Besides that of Arendt, the most compelling of these examinations are of Wollstonecraft and Shelley, not only because they were mother and daughter, but for the distinctive ways each understood the meaning of birth and motherhood for women in their time. Wollstonecraft died giving birth to Mary; and yet much of her writing, Banks argues, demonstrated her belief that “the body was not a problem to be solved” and that “its natality and mortality, its weaknesses, pleasures, and needs,” could not be “eradicated by any idea.”

As for Mary Shelley, who “never got over the loss of her mother,” Banks notes that her work, most memorably Frankenstein, “imagined a darker version of natality than Wollstonecraft’s, more doubting of the powers of human generativity, less convinced of the positive role of human reason in any scheme of creation, and less believing in the benevolence of either God or nature.”
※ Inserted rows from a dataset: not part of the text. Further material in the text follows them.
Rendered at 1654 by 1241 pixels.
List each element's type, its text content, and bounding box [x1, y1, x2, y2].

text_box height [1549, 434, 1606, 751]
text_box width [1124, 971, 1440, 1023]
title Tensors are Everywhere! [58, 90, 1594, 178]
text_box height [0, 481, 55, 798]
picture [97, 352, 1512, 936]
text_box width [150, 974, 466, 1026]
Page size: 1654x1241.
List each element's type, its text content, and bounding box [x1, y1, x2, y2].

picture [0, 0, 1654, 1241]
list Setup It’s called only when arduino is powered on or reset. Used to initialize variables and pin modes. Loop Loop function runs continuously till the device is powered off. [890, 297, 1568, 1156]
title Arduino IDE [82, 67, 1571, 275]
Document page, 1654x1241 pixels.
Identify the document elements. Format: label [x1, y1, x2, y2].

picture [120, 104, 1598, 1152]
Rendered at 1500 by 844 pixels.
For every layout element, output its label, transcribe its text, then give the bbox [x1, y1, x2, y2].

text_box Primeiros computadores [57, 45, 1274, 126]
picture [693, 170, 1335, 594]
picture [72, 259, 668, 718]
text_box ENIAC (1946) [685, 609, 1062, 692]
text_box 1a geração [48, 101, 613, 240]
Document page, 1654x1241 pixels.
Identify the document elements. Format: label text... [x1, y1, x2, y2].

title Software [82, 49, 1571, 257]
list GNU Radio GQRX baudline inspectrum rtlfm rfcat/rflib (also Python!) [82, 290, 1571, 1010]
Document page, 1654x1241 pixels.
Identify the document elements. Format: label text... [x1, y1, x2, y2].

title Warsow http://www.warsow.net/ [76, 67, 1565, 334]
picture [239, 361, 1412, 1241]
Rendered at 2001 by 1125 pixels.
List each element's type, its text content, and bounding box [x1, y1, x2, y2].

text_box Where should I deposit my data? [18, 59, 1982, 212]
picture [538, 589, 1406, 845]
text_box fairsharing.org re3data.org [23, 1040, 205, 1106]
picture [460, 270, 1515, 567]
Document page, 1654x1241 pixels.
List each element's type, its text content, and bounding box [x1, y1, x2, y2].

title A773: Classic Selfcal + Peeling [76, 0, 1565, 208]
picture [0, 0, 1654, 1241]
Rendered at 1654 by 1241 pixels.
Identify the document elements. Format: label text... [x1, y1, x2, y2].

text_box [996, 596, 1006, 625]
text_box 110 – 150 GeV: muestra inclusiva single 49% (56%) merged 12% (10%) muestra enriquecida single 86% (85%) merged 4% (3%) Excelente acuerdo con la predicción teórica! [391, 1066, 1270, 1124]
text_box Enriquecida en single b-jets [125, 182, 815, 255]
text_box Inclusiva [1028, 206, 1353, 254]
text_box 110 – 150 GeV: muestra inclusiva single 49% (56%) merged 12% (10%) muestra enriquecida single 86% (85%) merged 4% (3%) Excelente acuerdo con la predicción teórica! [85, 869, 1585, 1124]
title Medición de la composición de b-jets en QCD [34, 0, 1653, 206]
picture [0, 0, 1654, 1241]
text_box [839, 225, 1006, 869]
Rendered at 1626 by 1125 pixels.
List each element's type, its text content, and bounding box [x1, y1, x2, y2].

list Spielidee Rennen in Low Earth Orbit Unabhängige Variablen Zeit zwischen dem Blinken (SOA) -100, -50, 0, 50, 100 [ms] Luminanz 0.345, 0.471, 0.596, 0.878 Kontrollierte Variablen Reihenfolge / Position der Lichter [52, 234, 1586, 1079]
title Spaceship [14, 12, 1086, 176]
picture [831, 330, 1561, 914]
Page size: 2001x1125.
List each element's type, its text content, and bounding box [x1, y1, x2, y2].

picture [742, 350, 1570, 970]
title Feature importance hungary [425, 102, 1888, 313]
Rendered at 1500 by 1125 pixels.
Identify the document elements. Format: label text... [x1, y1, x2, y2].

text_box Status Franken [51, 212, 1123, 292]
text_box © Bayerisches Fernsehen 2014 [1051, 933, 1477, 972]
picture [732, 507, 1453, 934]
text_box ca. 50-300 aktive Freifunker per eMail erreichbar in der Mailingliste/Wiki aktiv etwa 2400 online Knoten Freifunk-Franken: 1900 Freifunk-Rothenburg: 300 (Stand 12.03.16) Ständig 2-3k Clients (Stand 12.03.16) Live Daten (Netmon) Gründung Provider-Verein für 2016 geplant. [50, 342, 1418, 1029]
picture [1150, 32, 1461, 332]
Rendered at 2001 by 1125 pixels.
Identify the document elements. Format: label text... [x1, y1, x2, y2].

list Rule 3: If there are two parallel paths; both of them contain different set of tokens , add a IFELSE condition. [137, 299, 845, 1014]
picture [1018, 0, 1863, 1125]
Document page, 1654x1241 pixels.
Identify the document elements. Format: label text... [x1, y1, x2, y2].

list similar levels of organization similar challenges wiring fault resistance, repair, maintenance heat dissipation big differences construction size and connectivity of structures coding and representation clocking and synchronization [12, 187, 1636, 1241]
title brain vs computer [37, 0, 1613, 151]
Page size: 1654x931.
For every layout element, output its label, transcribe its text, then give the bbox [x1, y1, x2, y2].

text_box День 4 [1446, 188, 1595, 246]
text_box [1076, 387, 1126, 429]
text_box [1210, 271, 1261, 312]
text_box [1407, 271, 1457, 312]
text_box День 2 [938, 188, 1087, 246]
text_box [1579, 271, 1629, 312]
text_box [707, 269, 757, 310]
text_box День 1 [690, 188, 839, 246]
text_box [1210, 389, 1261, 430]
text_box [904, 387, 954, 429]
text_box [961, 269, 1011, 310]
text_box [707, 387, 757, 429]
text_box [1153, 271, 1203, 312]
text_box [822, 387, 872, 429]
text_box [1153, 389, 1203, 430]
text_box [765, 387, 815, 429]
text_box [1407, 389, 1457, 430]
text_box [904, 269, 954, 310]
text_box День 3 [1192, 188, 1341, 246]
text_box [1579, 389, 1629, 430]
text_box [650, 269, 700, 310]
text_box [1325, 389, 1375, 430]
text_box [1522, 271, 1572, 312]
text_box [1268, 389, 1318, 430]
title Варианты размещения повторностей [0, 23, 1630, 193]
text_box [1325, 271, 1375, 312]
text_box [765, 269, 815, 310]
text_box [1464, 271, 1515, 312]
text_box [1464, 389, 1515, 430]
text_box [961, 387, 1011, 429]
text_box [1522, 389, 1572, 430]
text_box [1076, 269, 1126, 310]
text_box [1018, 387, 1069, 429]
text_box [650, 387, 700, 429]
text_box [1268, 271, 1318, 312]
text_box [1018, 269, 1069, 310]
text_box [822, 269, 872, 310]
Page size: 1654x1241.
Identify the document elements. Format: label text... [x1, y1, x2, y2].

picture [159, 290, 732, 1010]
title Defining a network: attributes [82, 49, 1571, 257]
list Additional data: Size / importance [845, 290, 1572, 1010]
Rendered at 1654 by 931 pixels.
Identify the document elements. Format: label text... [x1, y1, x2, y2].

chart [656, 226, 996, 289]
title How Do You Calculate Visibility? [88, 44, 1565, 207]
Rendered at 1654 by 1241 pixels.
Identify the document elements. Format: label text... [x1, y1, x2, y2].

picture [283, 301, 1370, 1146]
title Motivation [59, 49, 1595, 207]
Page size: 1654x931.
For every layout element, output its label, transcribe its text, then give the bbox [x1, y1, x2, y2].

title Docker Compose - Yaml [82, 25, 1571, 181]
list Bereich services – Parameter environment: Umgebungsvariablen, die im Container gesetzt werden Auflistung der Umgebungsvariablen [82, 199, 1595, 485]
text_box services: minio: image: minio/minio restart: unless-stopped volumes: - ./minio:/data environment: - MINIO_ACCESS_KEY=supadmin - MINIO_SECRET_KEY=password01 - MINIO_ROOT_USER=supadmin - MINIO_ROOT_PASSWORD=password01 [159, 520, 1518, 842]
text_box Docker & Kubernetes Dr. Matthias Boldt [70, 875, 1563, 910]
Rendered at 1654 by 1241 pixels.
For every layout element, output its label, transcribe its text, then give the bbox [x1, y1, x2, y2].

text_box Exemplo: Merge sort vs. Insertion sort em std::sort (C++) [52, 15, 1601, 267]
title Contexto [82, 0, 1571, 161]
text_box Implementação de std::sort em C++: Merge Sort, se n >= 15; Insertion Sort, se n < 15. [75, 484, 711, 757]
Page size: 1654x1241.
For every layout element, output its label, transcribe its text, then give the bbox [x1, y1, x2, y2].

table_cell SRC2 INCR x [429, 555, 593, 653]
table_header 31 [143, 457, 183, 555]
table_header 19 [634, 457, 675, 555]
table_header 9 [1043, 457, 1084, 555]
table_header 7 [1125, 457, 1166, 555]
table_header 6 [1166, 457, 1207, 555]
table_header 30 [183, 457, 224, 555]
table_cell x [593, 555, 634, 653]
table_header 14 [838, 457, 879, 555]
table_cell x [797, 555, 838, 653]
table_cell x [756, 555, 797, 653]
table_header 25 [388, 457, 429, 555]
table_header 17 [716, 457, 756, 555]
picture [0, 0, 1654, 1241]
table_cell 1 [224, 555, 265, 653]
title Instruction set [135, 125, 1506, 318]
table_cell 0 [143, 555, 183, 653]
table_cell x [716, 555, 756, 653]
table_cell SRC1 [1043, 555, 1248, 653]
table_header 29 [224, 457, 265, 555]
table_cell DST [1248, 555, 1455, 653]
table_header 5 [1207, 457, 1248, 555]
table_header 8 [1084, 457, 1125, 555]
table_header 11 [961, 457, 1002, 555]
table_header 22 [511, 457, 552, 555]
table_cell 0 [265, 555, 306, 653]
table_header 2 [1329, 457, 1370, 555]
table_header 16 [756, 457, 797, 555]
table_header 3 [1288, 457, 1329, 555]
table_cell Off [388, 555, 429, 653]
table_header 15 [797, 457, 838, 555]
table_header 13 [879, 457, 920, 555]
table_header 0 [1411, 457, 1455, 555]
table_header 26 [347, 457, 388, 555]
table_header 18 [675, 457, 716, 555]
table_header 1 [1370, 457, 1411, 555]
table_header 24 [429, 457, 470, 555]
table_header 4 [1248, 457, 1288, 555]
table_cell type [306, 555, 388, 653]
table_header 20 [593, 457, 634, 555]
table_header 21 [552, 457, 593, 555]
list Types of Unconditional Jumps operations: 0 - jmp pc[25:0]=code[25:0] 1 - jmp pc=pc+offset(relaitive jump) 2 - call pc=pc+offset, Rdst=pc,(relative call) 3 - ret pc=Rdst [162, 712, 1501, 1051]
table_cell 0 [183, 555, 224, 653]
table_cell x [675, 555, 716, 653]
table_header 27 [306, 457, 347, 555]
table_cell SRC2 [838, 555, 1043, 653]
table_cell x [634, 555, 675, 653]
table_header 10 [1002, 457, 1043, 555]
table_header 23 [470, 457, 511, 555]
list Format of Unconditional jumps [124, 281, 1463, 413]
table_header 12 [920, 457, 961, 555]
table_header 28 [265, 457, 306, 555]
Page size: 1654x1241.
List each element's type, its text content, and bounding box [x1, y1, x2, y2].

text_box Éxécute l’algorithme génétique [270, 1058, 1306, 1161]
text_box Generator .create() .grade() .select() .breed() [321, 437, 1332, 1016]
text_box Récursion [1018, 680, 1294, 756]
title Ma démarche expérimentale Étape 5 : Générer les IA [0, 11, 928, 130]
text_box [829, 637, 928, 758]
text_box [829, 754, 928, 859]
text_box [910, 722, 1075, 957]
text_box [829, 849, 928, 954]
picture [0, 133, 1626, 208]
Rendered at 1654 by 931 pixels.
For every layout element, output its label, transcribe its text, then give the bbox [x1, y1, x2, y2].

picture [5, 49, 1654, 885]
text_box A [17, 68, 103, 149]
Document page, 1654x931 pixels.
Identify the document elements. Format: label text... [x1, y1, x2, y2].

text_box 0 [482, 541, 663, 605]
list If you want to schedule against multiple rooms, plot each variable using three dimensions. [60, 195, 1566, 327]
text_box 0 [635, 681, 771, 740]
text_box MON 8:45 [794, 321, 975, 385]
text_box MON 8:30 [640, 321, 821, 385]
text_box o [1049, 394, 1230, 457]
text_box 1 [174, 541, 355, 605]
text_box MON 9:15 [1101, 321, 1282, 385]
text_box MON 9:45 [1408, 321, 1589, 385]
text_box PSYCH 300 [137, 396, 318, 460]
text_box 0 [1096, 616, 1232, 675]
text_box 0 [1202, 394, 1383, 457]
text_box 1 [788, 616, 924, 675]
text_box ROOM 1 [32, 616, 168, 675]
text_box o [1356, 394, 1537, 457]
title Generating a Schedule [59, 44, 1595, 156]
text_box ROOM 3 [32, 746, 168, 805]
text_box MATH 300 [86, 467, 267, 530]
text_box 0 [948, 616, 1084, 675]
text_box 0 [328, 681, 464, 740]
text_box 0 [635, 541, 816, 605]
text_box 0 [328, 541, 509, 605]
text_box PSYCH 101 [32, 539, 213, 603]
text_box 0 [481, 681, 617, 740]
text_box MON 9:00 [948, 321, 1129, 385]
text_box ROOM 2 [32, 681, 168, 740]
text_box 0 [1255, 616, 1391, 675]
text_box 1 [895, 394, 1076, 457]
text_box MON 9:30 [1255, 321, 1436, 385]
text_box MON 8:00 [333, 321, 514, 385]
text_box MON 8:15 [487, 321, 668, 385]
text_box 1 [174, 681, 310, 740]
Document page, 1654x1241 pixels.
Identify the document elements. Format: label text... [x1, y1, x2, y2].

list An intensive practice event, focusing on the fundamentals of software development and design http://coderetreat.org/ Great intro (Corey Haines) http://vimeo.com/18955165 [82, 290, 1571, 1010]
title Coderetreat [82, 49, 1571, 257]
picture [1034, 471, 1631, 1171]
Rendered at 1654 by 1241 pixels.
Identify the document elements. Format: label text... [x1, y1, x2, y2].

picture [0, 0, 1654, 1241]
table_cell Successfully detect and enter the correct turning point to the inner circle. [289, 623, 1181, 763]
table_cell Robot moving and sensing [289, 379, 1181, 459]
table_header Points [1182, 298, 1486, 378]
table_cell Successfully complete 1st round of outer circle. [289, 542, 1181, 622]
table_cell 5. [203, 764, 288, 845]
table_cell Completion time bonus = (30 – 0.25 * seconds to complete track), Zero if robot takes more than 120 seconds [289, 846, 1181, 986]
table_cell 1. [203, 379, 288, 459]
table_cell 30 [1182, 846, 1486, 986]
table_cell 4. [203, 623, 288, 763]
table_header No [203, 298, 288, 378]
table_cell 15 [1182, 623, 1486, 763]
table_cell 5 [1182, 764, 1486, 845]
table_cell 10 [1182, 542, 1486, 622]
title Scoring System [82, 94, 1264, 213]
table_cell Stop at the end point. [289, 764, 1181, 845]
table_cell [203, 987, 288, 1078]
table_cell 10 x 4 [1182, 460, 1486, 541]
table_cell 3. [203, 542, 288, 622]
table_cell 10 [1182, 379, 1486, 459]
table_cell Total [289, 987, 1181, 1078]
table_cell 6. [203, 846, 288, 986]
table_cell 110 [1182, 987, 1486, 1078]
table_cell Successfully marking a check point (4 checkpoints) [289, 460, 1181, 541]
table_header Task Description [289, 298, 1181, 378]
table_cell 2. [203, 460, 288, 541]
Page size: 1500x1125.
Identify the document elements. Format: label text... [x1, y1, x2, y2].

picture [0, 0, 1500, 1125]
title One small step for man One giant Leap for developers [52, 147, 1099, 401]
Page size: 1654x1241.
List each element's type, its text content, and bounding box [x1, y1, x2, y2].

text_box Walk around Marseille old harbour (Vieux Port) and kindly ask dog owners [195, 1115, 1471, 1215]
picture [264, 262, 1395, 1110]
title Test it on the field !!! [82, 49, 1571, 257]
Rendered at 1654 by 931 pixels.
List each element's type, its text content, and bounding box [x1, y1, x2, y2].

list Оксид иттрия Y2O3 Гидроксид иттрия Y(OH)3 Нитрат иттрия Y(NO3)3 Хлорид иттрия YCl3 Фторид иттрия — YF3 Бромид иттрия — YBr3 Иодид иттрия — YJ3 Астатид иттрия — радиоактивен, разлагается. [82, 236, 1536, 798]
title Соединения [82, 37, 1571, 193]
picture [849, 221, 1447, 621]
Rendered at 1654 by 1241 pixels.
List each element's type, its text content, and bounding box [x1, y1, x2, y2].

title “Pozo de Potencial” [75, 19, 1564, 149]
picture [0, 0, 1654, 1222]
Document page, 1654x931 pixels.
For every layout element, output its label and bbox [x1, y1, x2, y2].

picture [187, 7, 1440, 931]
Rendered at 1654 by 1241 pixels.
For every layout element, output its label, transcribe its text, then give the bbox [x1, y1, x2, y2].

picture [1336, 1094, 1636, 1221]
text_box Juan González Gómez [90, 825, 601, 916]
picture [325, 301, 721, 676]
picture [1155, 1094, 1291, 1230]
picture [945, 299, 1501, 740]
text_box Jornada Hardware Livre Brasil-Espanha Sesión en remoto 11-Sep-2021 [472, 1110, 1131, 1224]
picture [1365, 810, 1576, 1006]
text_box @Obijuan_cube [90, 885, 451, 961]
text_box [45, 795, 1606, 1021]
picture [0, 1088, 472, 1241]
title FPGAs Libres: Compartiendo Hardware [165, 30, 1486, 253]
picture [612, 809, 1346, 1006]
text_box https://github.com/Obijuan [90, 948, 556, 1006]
In many ways, we now live in Mary Shelley’s world. It is not a brave new world of state-controlled ectogenesis and human hatcheries but one of declining birth rates. As Banks notes: “Natality rates are presently at record lows. About 44 percent of Americans between the ages of eighteen and forty-nine without children, both men and women, say they don’t plan on having children at any point in the future.”

Banks observes that this statistic is not merely about birth rates but is also a measure of hopefulness for the future. Declining natality is a sign of “profound isolation at the heart of modern life, a pulling back from a shared, embodied, and committed life with other people,” she argues. “Birth, like democratic politics, challenges us with otherness, with the putting aside of oneself to make room for another person, and with the challenges of difference and plurality.” Banks urges us to consider why “fatalism, paralysis, doubt, cynicism, and despair” have become such features of modern life, and how our feelings about birth in any form play a role. This challenge is both profound and prosaic, much like birth itself, and it is not one we can much longer avoid.